- Born: 1963 (age 62–63) Worms, Germany
- Education: University of Mannheim
- Occupation: Businessman
- Title: CEO, Fresenius
- Term: 2016–2022
- Predecessor: Ulf Mark Schneider
- Successor: Michael Sen

= Stephan Sturm =

German businessman (born 1963)

Stephan Sturm (born 1963) is a German businessman who was the chief executive officer (CEO) of Fresenius from 2016 to 2022.

==Early life==
Sturm was born in Worms, Germany in 1963. He earned a degree in business administration from the University of Mannheim.

==Career==
Sturm began his career in 1989 as a management consultant at McKinsey & Company. Subsequently he worked in various positions in the investment banking sector for 13 years, including BHF Bank, UBS and CSFB.

Sturm was chief financial officer (CFO) of Fresenius since January 2005, and succeeded Ulf Mark Schneider as CEO, who had been in the role from May 2003 to June 2016. Sturm initiated the purchase of the Spanish hospital operator Quirónsalud, the largest acquisition in the company's history.

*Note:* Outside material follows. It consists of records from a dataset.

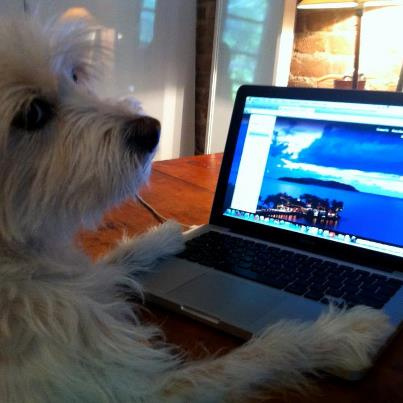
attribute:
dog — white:
[17, 60, 174, 363]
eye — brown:
[11, 90, 62, 151]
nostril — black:
[126, 131, 152, 154]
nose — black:
[117, 93, 180, 174]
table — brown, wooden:
[61, 137, 395, 379]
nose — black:
[120, 107, 167, 157]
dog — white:
[2, 8, 387, 400]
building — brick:
[259, 7, 401, 83]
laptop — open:
[163, 73, 382, 337]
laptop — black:
[130, 75, 400, 373]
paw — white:
[121, 216, 190, 268]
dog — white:
[18, 22, 163, 296]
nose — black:
[119, 113, 163, 155]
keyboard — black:
[170, 214, 400, 311]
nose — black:
[129, 113, 160, 159]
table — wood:
[153, 162, 207, 219]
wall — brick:
[278, 1, 401, 100]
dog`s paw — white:
[282, 299, 393, 374]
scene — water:
[280, 137, 392, 199]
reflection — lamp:
[47, 5, 118, 79]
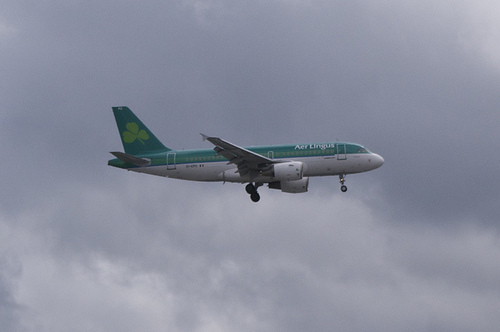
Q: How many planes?
A: 1.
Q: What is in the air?
A: Plane.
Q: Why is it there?
A: Traveling.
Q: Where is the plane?
A: In the air.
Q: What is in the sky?
A: Clouds.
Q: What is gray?
A: The sky.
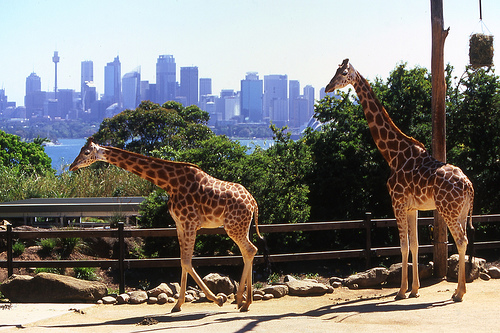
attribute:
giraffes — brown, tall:
[68, 57, 478, 310]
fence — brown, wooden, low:
[3, 208, 499, 289]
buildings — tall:
[3, 50, 321, 134]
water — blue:
[32, 138, 299, 169]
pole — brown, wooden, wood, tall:
[431, 6, 450, 275]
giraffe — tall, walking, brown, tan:
[326, 61, 474, 306]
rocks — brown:
[1, 254, 500, 305]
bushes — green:
[135, 60, 500, 250]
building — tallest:
[155, 55, 177, 100]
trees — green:
[0, 99, 258, 176]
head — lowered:
[64, 136, 108, 168]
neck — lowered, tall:
[102, 145, 174, 189]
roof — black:
[156, 54, 176, 62]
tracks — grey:
[1, 191, 142, 223]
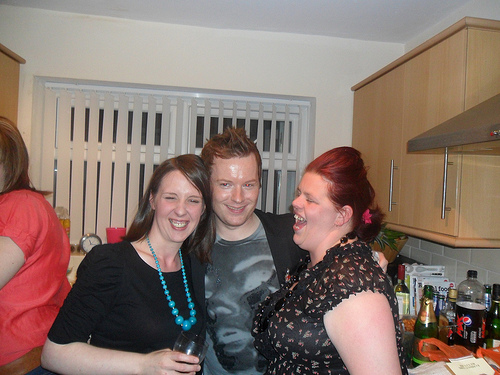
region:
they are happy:
[150, 152, 355, 255]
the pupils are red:
[205, 177, 257, 184]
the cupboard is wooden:
[377, 87, 437, 127]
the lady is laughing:
[288, 198, 310, 225]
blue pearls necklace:
[166, 274, 197, 334]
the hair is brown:
[308, 158, 387, 208]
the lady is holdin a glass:
[161, 322, 216, 374]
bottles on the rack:
[417, 272, 491, 342]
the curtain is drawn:
[77, 106, 142, 212]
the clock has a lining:
[72, 234, 97, 253]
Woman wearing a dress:
[46, 236, 209, 372]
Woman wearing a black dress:
[50, 236, 212, 358]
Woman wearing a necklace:
[136, 229, 200, 334]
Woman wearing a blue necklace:
[140, 227, 199, 332]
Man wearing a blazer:
[189, 210, 311, 320]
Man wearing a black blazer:
[187, 209, 309, 295]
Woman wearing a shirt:
[1, 185, 79, 364]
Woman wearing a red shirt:
[2, 186, 78, 364]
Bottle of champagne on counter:
[409, 280, 444, 367]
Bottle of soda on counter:
[453, 267, 489, 357]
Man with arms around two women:
[41, 124, 404, 374]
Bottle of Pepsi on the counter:
[454, 265, 484, 355]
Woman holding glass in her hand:
[37, 152, 209, 373]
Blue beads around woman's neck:
[143, 236, 198, 330]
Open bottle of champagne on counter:
[409, 280, 437, 360]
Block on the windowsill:
[79, 230, 100, 261]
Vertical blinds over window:
[35, 79, 317, 246]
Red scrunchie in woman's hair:
[360, 204, 375, 232]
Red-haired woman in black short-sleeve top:
[252, 144, 404, 373]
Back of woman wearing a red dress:
[0, 111, 73, 368]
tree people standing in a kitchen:
[71, 111, 418, 373]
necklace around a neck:
[140, 230, 202, 330]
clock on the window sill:
[80, 229, 103, 259]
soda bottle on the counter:
[454, 267, 487, 349]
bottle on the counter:
[415, 280, 442, 342]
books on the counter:
[400, 253, 446, 294]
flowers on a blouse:
[335, 260, 377, 285]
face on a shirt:
[205, 253, 261, 352]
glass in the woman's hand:
[170, 325, 213, 367]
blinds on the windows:
[52, 92, 123, 187]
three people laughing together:
[102, 105, 402, 322]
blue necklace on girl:
[160, 240, 205, 336]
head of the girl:
[131, 151, 211, 251]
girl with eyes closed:
[267, 140, 392, 259]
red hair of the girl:
[321, 138, 396, 239]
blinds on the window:
[36, 99, 150, 196]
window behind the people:
[54, 82, 172, 166]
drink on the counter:
[446, 262, 493, 354]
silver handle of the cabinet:
[379, 148, 409, 215]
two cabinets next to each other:
[376, 145, 467, 214]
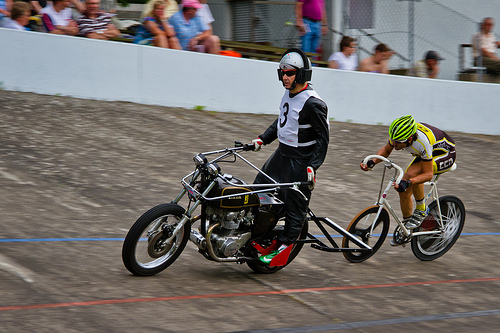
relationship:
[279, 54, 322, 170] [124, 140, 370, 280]
rider on motorbike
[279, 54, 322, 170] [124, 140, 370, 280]
rider riding motorbike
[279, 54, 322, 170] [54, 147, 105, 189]
rider on ground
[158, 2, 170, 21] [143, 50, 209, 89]
person in stand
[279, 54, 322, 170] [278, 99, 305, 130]
rider wearing bib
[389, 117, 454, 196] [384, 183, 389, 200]
rider on bike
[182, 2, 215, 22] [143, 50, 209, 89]
person in stand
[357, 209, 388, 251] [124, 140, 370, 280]
tire on motorbike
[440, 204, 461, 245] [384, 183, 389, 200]
tire on bike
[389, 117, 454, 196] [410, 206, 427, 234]
rider wearing shoes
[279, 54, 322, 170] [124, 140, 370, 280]
rider riding h motorbike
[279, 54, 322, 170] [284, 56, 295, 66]
rider with helmet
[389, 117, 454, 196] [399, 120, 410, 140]
rider with helmet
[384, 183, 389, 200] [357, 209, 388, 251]
bike has tire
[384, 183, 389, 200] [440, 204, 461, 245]
bike has tire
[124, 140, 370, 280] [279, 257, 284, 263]
motorbike with stirrup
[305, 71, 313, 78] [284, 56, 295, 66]
headphones on helmet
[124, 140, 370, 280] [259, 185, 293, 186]
motorbike has handlebar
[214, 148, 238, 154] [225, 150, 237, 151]
motorbike has handlebar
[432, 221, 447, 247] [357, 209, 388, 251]
spokes in tire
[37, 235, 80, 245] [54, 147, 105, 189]
line on ground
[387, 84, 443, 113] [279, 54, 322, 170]
barrier behind rider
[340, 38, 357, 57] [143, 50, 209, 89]
person in stand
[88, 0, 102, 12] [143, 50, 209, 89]
person in stand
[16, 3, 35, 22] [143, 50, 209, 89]
person in stand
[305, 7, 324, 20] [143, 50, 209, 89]
person in stand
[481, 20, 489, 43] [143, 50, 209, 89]
person in stand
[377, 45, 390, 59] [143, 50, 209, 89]
person in stand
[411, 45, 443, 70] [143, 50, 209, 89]
person in stand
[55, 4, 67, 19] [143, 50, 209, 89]
person in stand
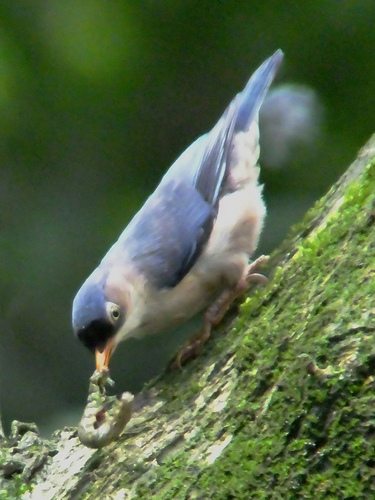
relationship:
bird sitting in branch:
[83, 178, 306, 342] [117, 225, 356, 490]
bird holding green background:
[72, 49, 284, 374] [2, 0, 375, 432]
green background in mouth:
[2, 0, 375, 432] [94, 344, 113, 371]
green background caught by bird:
[2, 0, 375, 432] [37, 94, 348, 362]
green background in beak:
[2, 0, 375, 432] [95, 347, 111, 371]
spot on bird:
[78, 314, 118, 344] [14, 67, 316, 342]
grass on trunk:
[198, 316, 375, 500] [210, 234, 357, 466]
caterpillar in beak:
[69, 364, 141, 451] [95, 347, 111, 371]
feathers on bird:
[167, 140, 223, 216] [50, 36, 300, 393]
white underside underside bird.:
[213, 124, 266, 291] [67, 48, 294, 375]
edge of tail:
[272, 46, 289, 59] [226, 41, 297, 129]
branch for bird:
[166, 254, 271, 374] [66, 49, 313, 378]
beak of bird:
[91, 353, 110, 364] [66, 45, 287, 342]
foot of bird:
[170, 253, 270, 370] [72, 49, 284, 374]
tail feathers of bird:
[207, 43, 293, 148] [72, 49, 284, 374]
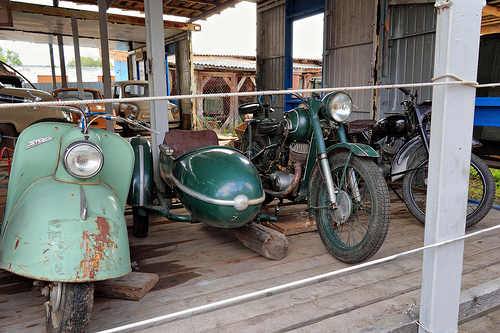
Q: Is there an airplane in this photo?
A: No, there are no airplanes.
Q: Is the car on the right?
A: No, the car is on the left of the image.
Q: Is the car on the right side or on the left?
A: The car is on the left of the image.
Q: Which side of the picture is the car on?
A: The car is on the left of the image.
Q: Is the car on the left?
A: Yes, the car is on the left of the image.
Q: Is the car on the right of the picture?
A: No, the car is on the left of the image.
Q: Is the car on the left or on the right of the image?
A: The car is on the left of the image.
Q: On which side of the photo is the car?
A: The car is on the left of the image.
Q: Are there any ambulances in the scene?
A: No, there are no ambulances.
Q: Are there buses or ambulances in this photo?
A: No, there are no ambulances or buses.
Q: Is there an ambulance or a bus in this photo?
A: No, there are no ambulances or buses.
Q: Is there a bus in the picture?
A: No, there are no buses.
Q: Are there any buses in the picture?
A: No, there are no buses.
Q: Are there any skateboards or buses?
A: No, there are no buses or skateboards.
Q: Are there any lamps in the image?
A: No, there are no lamps.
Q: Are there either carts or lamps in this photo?
A: No, there are no lamps or carts.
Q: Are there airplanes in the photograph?
A: No, there are no airplanes.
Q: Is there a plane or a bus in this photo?
A: No, there are no airplanes or buses.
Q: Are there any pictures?
A: No, there are no pictures.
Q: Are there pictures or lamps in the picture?
A: No, there are no pictures or lamps.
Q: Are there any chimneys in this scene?
A: No, there are no chimneys.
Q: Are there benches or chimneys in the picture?
A: No, there are no chimneys or benches.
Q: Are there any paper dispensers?
A: No, there are no paper dispensers.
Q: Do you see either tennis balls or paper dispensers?
A: No, there are no paper dispensers or tennis balls.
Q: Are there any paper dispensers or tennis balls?
A: No, there are no paper dispensers or tennis balls.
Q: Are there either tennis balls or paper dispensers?
A: No, there are no paper dispensers or tennis balls.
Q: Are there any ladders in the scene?
A: No, there are no ladders.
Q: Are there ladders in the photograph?
A: No, there are no ladders.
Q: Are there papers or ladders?
A: No, there are no ladders or papers.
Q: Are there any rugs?
A: No, there are no rugs.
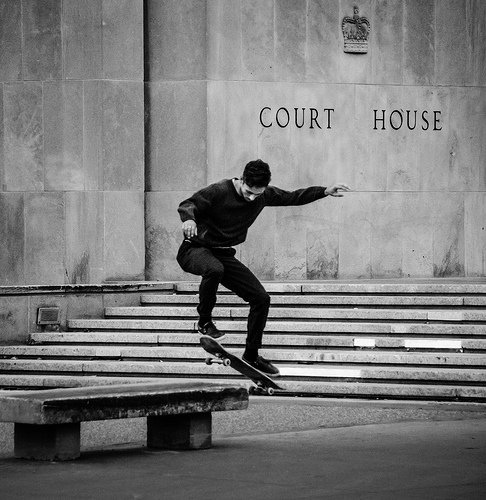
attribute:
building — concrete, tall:
[1, 1, 484, 343]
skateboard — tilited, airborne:
[199, 336, 287, 395]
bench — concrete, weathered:
[2, 377, 252, 464]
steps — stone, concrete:
[1, 280, 486, 403]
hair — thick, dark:
[245, 159, 272, 187]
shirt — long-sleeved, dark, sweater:
[179, 174, 326, 246]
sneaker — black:
[195, 321, 223, 339]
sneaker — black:
[242, 351, 280, 381]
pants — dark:
[176, 239, 271, 359]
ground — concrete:
[1, 394, 482, 500]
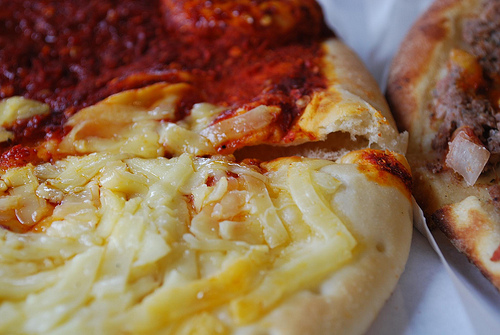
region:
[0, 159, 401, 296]
something very cheesy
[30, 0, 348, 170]
something with nice red sauce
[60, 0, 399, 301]
pizza crust looking good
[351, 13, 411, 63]
a white sheet where the pizza is laying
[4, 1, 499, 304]
two pizzas next to each other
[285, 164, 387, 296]
some cheese and onions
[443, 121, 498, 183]
onions and meat on the pizza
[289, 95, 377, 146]
the yummy pizza crust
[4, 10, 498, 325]
a cool scene of food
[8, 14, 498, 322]
very good looking food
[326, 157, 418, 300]
Bright white toasted bread crust.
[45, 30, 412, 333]
Melt yellow cheese.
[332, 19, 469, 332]
A white cloth under the food.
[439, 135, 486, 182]
A slice of onion.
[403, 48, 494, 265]
The bread crust is toasted brown.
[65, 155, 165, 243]
A close up of some cheese.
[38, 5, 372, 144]
The background is unfocused.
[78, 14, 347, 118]
Red sauce.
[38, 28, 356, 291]
This food is red and yellow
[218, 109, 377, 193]
This bread is breaking off.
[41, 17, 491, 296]
A pizza next to another pizza.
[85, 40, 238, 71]
The sauce is red.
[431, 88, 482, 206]
Onions on the pizza.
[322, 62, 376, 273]
The crust is light yellow.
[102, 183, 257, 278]
Cheese on the pizza.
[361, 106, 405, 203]
Part of the crust is burnt.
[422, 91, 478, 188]
Pieces of onion on the pizza.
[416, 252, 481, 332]
The cloth is white.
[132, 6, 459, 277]
One pizza is bigger than the other.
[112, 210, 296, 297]
Some of the cheese is melted.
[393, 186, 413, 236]
edge of a pizza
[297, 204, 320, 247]
yellow part of a pizza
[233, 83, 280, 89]
red section on a pizza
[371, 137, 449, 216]
edge of two pizzas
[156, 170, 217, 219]
part of pizza vegetable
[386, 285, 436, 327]
section of a table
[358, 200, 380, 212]
outer part of a pizza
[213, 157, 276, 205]
inner part of a pizza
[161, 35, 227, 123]
sauce on a pizza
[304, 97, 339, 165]
portion of a pizza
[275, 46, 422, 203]
soft and doughy pizza crust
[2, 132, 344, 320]
pizza with sauce and cheese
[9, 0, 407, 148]
bright red pizza sauce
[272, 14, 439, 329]
white pizza crust below toppings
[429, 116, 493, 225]
small pieces of onion on a pizza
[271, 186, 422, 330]
small holes puncture the pizza crust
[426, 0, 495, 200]
onions and hamburger on a pizza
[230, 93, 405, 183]
small air pockets in pizza crust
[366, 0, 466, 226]
crispy edges of pizza crust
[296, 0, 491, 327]
the color white shows from beneath the pizza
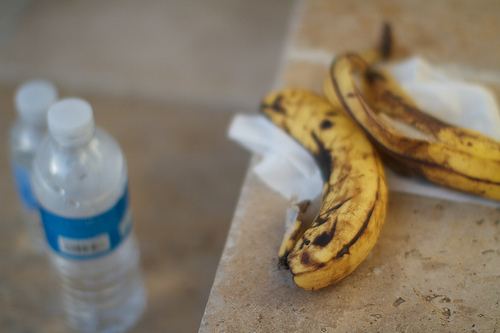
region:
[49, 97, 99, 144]
White plastic cap on water bottle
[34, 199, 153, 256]
blue and white label on water bottle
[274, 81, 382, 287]
browning banana on counter top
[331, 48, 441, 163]
half peeled banana on counter top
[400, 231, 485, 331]
light brown granite counter top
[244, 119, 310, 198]
white plastic bag under banana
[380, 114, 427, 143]
banana still in the peel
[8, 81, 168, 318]
Two plastic water bottles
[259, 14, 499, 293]
two browning bananas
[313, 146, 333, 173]
black bruise on banana peel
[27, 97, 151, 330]
water bottle next to water bottle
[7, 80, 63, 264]
water bottle behind water bottle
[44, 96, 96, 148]
white plastic lid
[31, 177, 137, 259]
blue label on plastic water bottle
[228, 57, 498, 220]
white napkin under 2 bananas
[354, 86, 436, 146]
split on banana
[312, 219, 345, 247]
black mark on banana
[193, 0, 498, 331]
stone ledge under banana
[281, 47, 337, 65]
white mortar line above banana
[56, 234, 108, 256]
upc code on label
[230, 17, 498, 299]
two bananas so overripe they'd taste like grainy sweetened mud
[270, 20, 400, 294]
stems of bananas face away from one another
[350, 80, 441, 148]
a nature-created-not animal-split in one side of a banana thats all but just one big bruise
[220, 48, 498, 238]
perhaps a clearish white plastic bag beneath bananas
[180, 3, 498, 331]
bananas are either on a ledge made from blocks or bench or table made from them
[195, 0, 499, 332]
blocks are mottled, worn at the edge, purposefully pitted during production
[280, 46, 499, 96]
space between blocks is filled with either grout or plaster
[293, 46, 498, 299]
two long dark brown lines delineate edges of both bananas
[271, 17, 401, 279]
both stems are broken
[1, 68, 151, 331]
two individual water bottles- i'm beat, someone else can look up the label!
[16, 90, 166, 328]
water bottle with blue label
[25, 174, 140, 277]
blue label on water bottle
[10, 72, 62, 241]
background water bottle with label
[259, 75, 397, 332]
ripening banana on table top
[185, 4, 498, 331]
brown stone table top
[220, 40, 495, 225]
white paper under bananas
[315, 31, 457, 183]
partially peeled open banana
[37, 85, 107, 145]
plastic cap on water bottle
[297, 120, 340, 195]
black bruise on left banana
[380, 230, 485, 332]
brown spots in stone table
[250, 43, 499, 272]
two bananas on the counter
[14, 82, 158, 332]
two water bottles on the floor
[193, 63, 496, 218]
a white napkin under the bananas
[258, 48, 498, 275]
two very ripe bananas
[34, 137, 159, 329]
a water bottle with a blue label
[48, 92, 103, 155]
white cap on top of bottle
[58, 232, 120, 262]
bar code on water bottle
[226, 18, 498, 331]
bananas on brown countertop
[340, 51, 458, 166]
Peel of one banana is split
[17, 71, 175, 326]
two water bottles with blue labels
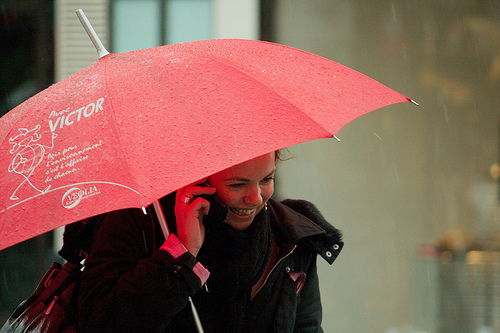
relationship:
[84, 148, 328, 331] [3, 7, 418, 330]
woman holding umbrella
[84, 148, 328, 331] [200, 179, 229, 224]
woman on phone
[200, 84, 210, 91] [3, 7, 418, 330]
rain drop on top of umbrella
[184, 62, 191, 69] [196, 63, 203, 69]
rain drop next to rain drop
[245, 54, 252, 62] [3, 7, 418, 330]
rain drop on top of umbrella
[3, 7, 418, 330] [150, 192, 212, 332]
umbrella has handle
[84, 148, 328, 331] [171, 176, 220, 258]
woman has hand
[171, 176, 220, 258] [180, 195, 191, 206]
hand has ring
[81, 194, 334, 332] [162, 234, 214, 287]
jacket has cuff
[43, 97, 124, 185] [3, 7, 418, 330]
lettering on umbrella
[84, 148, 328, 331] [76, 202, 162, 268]
woman has shoulder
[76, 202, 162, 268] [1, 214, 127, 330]
shoulder has handbag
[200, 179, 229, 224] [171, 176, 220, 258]
phone in hand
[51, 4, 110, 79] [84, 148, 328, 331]
shutter behind woman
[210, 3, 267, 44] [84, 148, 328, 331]
shutter behind woman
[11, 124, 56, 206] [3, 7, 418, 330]
logo on umbrella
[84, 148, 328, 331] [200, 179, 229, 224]
woman using phone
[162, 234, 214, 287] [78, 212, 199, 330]
cuff on sleeve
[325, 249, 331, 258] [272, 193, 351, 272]
snap on hood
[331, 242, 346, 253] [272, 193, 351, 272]
snap on hood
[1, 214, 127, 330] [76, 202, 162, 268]
handbag hanging on shoulder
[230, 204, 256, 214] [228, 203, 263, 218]
teeth in mouth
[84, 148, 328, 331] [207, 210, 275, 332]
woman wears scarf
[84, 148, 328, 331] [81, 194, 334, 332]
woman wears jacket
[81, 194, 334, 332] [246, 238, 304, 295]
jacket has zipper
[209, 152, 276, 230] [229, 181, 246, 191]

Since 2023, Sturm has been CEO of the Heinz Hermann Thiele Familienstiftung.

==Other activities==
===Corporate boards===

- Hugo Boss, Chair of the Supervisory Board (since 2025)
- Knorr-Bremse, Member of the Supervisory Board (since 2025)
- Fraport, Member of the Economic Advisory Board (since 2016)
- Fresenius Kabi, Chair of the Supervisory Board (since 2016)
- Vamed, Member of the Supervisory Board

- Lufthansa, Member of the Supervisory Board (2016–2021)
- DZ Bank, Member of the Advisory Board (2012)

===Non-profit organizations===
- Robert Koch Foundation, Member of the Board of Trustees
- Frankfurt School of Finance & Management Foundation, Member of the Board of Trustees

== Recognition ==
Sturm was named "Chief Financial Officer of the Year 2014" by German Finance magazine.